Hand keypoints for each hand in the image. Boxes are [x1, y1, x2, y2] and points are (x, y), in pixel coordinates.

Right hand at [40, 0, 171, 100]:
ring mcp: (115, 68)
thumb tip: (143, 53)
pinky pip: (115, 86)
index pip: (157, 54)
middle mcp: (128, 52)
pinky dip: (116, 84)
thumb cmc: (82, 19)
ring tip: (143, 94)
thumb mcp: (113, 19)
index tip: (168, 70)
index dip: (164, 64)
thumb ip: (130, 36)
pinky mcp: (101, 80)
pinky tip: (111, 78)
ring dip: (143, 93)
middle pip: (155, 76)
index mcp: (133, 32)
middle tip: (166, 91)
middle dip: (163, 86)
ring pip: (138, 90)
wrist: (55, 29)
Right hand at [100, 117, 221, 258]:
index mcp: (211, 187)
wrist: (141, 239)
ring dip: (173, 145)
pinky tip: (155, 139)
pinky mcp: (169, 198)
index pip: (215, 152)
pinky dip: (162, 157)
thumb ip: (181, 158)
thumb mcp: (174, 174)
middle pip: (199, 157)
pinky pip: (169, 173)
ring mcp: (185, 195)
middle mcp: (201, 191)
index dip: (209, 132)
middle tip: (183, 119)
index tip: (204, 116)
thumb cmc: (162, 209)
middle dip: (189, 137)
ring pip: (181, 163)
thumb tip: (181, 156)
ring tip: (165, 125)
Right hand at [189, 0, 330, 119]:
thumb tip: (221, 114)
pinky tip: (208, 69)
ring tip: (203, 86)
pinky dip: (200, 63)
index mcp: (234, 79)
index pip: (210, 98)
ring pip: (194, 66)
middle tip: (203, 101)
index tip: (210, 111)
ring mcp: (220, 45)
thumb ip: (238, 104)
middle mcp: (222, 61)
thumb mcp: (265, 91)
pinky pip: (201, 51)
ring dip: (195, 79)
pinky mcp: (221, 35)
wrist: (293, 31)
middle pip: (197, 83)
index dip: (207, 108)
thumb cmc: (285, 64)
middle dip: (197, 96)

# # #

- [Activity]: Using only the data above, copy out the lines that include the word "pinky".

- [Response to this task]:
pinky pip: (115, 86)
pinky dip: (116, 84)
pinky mcp: (101, 80)
pinky tip: (111, 78)
pinky tip: (155, 139)
pinky mcp: (169, 198)
pinky dip: (162, 157)
pinky pip: (169, 173)
pinky tip: (208, 69)
pinky dip: (200, 63)
pinky pip: (201, 51)
pinky mcp: (221, 35)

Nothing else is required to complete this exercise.